Doesn't exactly sound like men were abandoning women for men, or that the human race was threatened with extinction. Quite the opposite in fact, in both regards.
It's important, however, not to place too much weight on the Mishnah. For starters, it's not the Bible. It's a commentary of oral traditions (known as the 'Oral Torah'), gathered from among Jewish Sages in the late 2nd century CE and written down by one man: Rabbi Judah HaNasi. This was at least 2,500 years after the supposed events occurred. It's simply impossible for anyone to know the exact details of what was going on over two millennia prior, based purely on word-of-mouth stories. The Sages were giving their thoughts and opinions based on the time and culture in which they lived.
The time the Mishnah was written down (ca. 200 CE) also happened to be a time of extreme patriarchal conservatism among Christians and Jews alike, and Israel was at that time a province of Rome. The compiler of the Mishnah could not have avoided reading the dominant culture of the day (the Greco-Roman culture) into his narratives of Old Testament stories and regulations, nor could the Sages who past on those oral traditions. In other words, "We despise the Romans because they're immoral and wicked, therefore if Moses said the society of Noah's day was immoral and wicked, it must have been doing the things that Roman society is doing now."

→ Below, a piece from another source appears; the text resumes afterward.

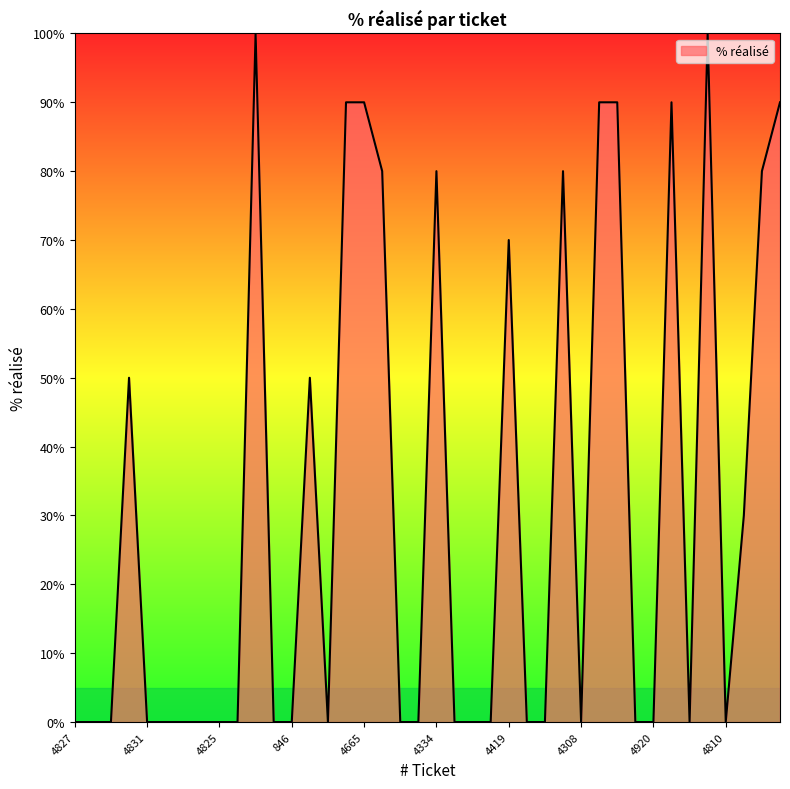

Reading left to right, extract all data points from this chart.

0	0	0	50	0	0	0	0	0	0	100	0	0	50	0	90	90	80	0	0	80	0	0	0	70	0	0	80	0	90	90	0	0	90	0	100	0	30	80	90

Most scholars point out that, in terms of its historical accuracy and content, the Mishnah contains extensive editorial reshaping of stories and statements, with few outside confirming texts.
Thirdly, and most importantly, there is no historical, geographical, fossil, or archaeological evidence of a literal global flood in the first place. The tale is likely a cautionary parable adapted from other similar Ancient Near Eastern flood stories.
I hope beyond hope that some day people will start to open other books aside from the Bible, and turn their ignorance into factual knowledge. The world would be such a smarter place, and perhaps Aaron Fruh would stop saying such foolish things.